[A block of data]
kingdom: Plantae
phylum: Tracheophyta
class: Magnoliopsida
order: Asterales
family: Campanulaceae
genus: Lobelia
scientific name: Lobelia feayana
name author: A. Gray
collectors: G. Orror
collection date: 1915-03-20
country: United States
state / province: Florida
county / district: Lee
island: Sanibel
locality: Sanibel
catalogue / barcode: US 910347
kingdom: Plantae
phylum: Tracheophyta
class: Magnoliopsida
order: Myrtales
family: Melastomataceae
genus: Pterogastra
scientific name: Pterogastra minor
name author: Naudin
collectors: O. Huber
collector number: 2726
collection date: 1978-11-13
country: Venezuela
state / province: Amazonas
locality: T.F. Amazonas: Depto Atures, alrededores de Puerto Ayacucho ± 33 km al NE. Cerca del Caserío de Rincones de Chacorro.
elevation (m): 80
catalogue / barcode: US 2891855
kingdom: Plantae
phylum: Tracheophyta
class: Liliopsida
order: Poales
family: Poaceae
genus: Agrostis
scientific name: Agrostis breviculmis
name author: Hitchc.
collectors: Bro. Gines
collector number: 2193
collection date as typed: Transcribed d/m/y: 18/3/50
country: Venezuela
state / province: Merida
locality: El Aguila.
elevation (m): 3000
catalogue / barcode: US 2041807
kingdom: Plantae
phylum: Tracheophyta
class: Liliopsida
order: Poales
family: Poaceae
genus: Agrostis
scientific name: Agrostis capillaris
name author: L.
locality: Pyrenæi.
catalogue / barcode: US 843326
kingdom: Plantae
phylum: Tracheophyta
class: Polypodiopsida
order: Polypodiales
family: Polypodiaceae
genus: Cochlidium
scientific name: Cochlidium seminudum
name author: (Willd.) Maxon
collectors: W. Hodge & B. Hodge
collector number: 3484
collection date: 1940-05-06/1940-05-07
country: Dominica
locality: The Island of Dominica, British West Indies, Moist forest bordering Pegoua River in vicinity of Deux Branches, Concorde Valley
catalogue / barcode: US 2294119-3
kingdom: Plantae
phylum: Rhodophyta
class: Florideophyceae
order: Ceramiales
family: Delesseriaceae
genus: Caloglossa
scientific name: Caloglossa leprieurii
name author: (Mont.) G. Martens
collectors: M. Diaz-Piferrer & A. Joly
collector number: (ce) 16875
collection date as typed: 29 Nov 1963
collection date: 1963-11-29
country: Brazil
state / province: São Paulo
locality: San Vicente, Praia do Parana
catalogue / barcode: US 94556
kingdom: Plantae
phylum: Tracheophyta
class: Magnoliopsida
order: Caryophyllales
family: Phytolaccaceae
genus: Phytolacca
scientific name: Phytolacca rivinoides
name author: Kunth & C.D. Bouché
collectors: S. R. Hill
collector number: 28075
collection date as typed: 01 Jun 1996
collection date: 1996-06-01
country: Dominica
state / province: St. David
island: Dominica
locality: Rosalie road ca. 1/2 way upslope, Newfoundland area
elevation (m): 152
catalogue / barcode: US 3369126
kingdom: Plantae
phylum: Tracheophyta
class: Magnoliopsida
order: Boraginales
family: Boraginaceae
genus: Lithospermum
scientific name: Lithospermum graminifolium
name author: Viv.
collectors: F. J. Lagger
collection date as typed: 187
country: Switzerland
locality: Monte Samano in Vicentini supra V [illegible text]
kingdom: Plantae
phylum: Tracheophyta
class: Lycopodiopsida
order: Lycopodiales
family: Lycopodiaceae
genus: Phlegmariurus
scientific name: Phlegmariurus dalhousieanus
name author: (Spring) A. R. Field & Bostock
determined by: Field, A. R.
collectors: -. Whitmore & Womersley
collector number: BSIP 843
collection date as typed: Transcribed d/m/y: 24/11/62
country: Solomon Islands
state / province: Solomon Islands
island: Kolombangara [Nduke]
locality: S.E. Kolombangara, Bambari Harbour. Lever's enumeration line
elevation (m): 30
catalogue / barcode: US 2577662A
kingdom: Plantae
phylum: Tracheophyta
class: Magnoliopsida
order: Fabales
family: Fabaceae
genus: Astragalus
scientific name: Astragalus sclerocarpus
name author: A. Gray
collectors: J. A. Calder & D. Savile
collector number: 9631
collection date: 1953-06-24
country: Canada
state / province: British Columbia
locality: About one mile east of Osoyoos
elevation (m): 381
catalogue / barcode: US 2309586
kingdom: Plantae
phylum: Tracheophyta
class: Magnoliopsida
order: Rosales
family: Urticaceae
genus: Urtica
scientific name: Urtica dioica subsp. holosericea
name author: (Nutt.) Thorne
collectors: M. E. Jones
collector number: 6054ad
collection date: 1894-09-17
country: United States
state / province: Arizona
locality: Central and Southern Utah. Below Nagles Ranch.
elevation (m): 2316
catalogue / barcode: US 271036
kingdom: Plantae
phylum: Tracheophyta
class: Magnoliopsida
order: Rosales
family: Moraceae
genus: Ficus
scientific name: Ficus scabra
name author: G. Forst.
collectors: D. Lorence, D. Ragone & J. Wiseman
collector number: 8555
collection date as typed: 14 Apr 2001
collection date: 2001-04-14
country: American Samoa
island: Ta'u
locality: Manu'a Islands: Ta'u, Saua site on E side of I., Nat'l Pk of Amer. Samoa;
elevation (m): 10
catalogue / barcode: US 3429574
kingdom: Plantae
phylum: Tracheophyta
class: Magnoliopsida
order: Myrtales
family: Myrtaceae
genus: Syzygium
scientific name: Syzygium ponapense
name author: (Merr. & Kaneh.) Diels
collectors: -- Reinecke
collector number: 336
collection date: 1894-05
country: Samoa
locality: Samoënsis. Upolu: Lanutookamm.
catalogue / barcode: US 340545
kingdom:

» Exercise
Reproduce the whole listing above line by line, with no changes.

» Output for this exercise
kingdom: Plantae
phylum: Tracheophyta
class: Magnoliopsida
order: Asterales
family: Campanulaceae
genus: Lobelia
scientific name: Lobelia feayana
name author: A. Gray
collectors: G. Orror
collection date: 1915-03-20
country: United States
state / province: Florida
county / district: Lee
island: Sanibel
locality: Sanibel
catalogue / barcode: US 910347
kingdom: Plantae
phylum: Tracheophyta
class: Magnoliopsida
order: Myrtales
family: Melastomataceae
genus: Pterogastra
scientific name: Pterogastra minor
name author: Naudin
collectors: O. Huber
collector number: 2726
collection date: 1978-11-13
country: Venezuela
state / province: Amazonas
locality: T.F. Amazonas: Depto Atures, alrededores de Puerto Ayacucho ± 33 km al NE. Cerca del Caserío de Rincones de Chacorro.
elevation (m): 80
catalogue / barcode: US 2891855
kingdom: Plantae
phylum: Tracheophyta
class: Liliopsida
order: Poales
family: Poaceae
genus: Agrostis
scientific name: Agrostis breviculmis
name author: Hitchc.
collectors: Bro. Gines
collector number: 2193
collection date as typed: Transcribed d/m/y: 18/3/50
country: Venezuela
state / province: Merida
locality: El Aguila.
elevation (m): 3000
catalogue / barcode: US 2041807
kingdom: Plantae
phylum: Tracheophyta
class: Liliopsida
order: Poales
family: Poaceae
genus: Agrostis
scientific name: Agrostis capillaris
name author: L.
locality: Pyrenæi.
catalogue / barcode: US 843326
kingdom: Plantae
phylum: Tracheophyta
class: Polypodiopsida
order: Polypodiales
family: Polypodiaceae
genus: Cochlidium
scientific name: Cochlidium seminudum
name author: (Willd.) Maxon
collectors: W. Hodge & B. Hodge
collector number: 3484
collection date: 1940-05-06/1940-05-07
country: Dominica
locality: The Island of Dominica, British West Indies, Moist forest bordering Pegoua River in vicinity of Deux Branches, Concorde Valley
catalogue / barcode: US 2294119-3
kingdom: Plantae
phylum: Rhodophyta
class: Florideophyceae
order: Ceramiales
family: Delesseriaceae
genus: Caloglossa
scientific name: Caloglossa leprieurii
name author: (Mont.) G. Martens
collectors: M. Diaz-Piferrer & A. Joly
collector number: (ce) 16875
collection date as typed: 29 Nov 1963
collection date: 1963-11-29
country: Brazil
state / province: São Paulo
locality: San Vicente, Praia do Parana
catalogue / barcode: US 94556
kingdom: Plantae
phylum: Tracheophyta
class: Magnoliopsida
order: Caryophyllales
family: Phytolaccaceae
genus: Phytolacca
scientific name: Phytolacca rivinoides
name author: Kunth & C.D. Bouché
collectors: S. R. Hill
collector number: 28075
collection date as typed: 01 Jun 1996
collection date: 1996-06-01
country: Dominica
state / province: St. David
island: Dominica
locality: Rosalie road ca. 1/2 way upslope, Newfoundland area
elevation (m): 152
catalogue / barcode: US 3369126
kingdom: Plantae
phylum: Tracheophyta
class: Magnoliopsida
order: Boraginales
family: Boraginaceae
genus: Lithospermum
scientific name: Lithospermum graminifolium
name author: Viv.
collectors: F. J. Lagger
collection date as typed: 187
country: Switzerland
locality: Monte Samano in Vicentini supra V [illegible text]
kingdom: Plantae
phylum: Tracheophyta
class: Lycopodiopsida
order: Lycopodiales
family: Lycopodiaceae
genus: Phlegmariurus
scientific name: Phlegmariurus dalhousieanus
name author: (Spring) A. R. Field & Bostock
determined by: Field, A. R.
collectors: -. Whitmore & Womersley
collector number: BSIP 843
collection date as typed: Transcribed d/m/y: 24/11/62
country: Solomon Islands
state / province: Solomon Islands
island: Kolombangara [Nduke]
locality: S.E. Kolombangara, Bambari Harbour. Lever's enumeration line
elevation (m): 30
catalogue / barcode: US 2577662A
kingdom: Plantae
phylum: Tracheophyta
class: Magnoliopsida
order: Fabales
family: Fabaceae
genus: Astragalus
scientific name: Astragalus sclerocarpus
name author: A. Gray
collectors: J. A. Calder & D. Savile
collector number: 9631
collection date: 1953-06-24
country: Canada
state / province: British Columbia
locality: About one mile east of Osoyoos
elevation (m): 381
catalogue / barcode: US 2309586
kingdom: Plantae
phylum: Tracheophyta
class: Magnoliopsida
order: Rosales
family: Urticaceae
genus: Urtica
scientific name: Urtica dioica subsp. holosericea
name author: (Nutt.) Thorne
collectors: M. E. Jones
collector number: 6054ad
collection date: 1894-09-17
country: United States
state / province: Arizona
locality: Central and Southern Utah. Below Nagles Ranch.
elevation (m): 2316
catalogue / barcode: US 271036
kingdom: Plantae
phylum: Tracheophyta
class: Magnoliopsida
order: Rosales
family: Moraceae
genus: Ficus
scientific name: Ficus scabra
name author: G. Forst.
collectors: D. Lorence, D. Ragone & J. Wiseman
collector number: 8555
collection date as typed: 14 Apr 2001
collection date: 2001-04-14
country: American Samoa
island: Ta'u
locality: Manu'a Islands: Ta'u, Saua site on E side of I., Nat'l Pk of Amer. Samoa;
elevation (m): 10
catalogue / barcode: US 3429574
kingdom: Plantae
phylum: Tracheophyta
class: Magnoliopsida
order: Myrtales
family: Myrtaceae
genus: Syzygium
scientific name: Syzygium ponapense
name author: (Merr. & Kaneh.) Diels
collectors: -- Reinecke
collector number: 336
collection date: 1894-05
country: Samoa
locality: Samoënsis. Upolu: Lanutookamm.
catalogue / barcode: US 340545
kingdom:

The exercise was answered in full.